**TO-DO ITEM**
Which lines belong in your copy? Those from the start of the data through the line with "Temperature Impact Student", exactly as written, without any pictures.

**DATA EXCERPTS**
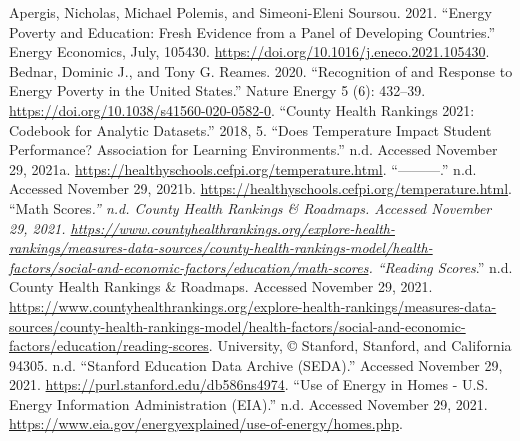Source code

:\documentclass[
]{article}
\begin{document}
Apergis, Nicholas, Michael Polemis, and Simeoni-Eleni Soursou. 2021.
``Energy Poverty and Education: Fresh Evidence from a Panel of
Developing Countries.'' Energy Economics, July, 105430.
\url{https://doi.org/10.1016/j.eneco.2021.105430}. Bednar, Dominic J.,
and Tony G. Reames. 2020. ``Recognition of and Response to Energy
Poverty in the United States.'' Nature Energy 5 (6): 432--39.
\url{https://doi.org/10.1038/s41560-020-0582-0}. ``County Health
Rankings 2021: Codebook for Analytic Datasets.'' 2018, 5. ``Does
Temperature Impact Student Performance? \textbar{} Association for
Learning Environments.'' n.d. Accessed November 29, 2021a.
\url{https://healthyschools.cefpi.org/temperature.html}. ``---------.''
n.d. Accessed November 29, 2021b.
\url{https://healthyschools.cefpi.org/temperature.html}. ``Math
Scores\emph{.'' n.d. County Health Rankings \& Roadmaps. Accessed
November 29, 2021.
\url{https://www.countyhealthrankings.org/explore-health-rankings/measures-data-sources/county-health-rankings-model/health-factors/social-and-economic-factors/education/math-scores}.
``Reading Scores}.'' n.d. County Health Rankings \& Roadmaps. Accessed
November 29, 2021.
\url{https://www.countyhealthrankings.org/explore-health-rankings/measures-data-sources/county-health-rankings-model/health-factors/social-and-economic-factors/education/reading-scores}.
University, © Stanford, Stanford, and California 94305. n.d. ``Stanford
Education Data Archive (SEDA).'' Accessed November 29, 2021.
\url{https://purl.stanford.edu/db586ns4974}. ``Use of Energy in Homes -
U.S. Energy Information Administration (EIA).'' n.d. Accessed November
29, 2021.
\url{https://www.eia.gov/energyexplained/use-of-energy/homes.php}.
\end{document}
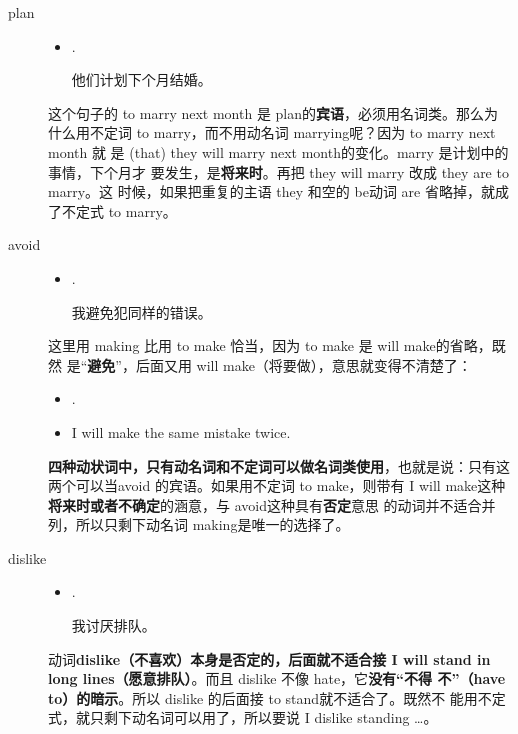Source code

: \begin{description}

\item[plan]
  \begin{itemize}
  \item  {}  .

    他们计划下个月结婚。
  \end{itemize}

  这个句子的 to marry next month 是 plan的\textbf{宾语}，必须用名词类。那么为
  什么用不定词 to marry，而不用动名词 marrying呢？因为 to marry next month 就
  是 (that) they will marry next month的变化。marry 是计划中的事情，下个月才
  要发生，是\textbf{将来时}。再把 they will marry 改成 they are to marry。这
  时候，如果把重复的主语 they 和空的 be动词 are 省略掉，就成了不定式 to
  marry。

\item[avoid]

  \begin{itemize}
  \item  {}  .

    我避免犯同样的错误。
  \end{itemize}

  这里用 making 比用 to make 恰当，因为 to make 是 will make的省略，既然
  是“\textbf{避免}”，后面又用 will make（将要做），意思就变得不清楚了：

  \begin{itemize}
  \item {}  .
  \item  I will make the same mistake twice.
  \end{itemize}

  \textbf{四种动状词中，只有动名词和不定词可以做名词类使用}，也就是说：只有这
  两个可以当avoid 的宾语。如果用不定词 to make，则带有 I will
  make这种\textbf{将来时或者不确定}的涵意，与 avoid这种具有\textbf{否定}意思
  的动词并不适合并列，所以只剩下动名词 making是唯一的选择了。


\item[dislike]
  \begin{itemize}
  \item {}  .

    我讨厌排队。
  \end{itemize}

  动词\textbf{dislike（不喜欢）本身是否定的，后面就不适合接 I will stand in
    long lines（愿意排队）}。而且 dislike 不像 hate，它\textbf{没有“不得
    不”（have to）的暗示}。所以 dislike 的后面接 to stand就不适合了。既然不
  能用不定式，就只剩下动名词可以用了，所以要说 I dislike standing \ldots。
\end{description}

**EXPECTED ANSWER**
Source code

:\documentclass[
]{article}
\begin{document}
Apergis, Nicholas, Michael Polemis, and Simeoni-Eleni Soursou. 2021.
``Energy Poverty and Education: Fresh Evidence from a Panel of
Developing Countries.'' Energy Economics, July, 105430.
\url{https://doi.org/10.1016/j.eneco.2021.105430}. Bednar, Dominic J.,
and Tony G. Reames. 2020. ``Recognition of and Response to Energy
Poverty in the United States.'' Nature Energy 5 (6): 432--39.
\url{https://doi.org/10.1038/s41560-020-0582-0}. ``County Health
Rankings 2021: Codebook for Analytic Datasets.'' 2018, 5. ``Does
Temperature Impact Student Performance? \textbar{} Association for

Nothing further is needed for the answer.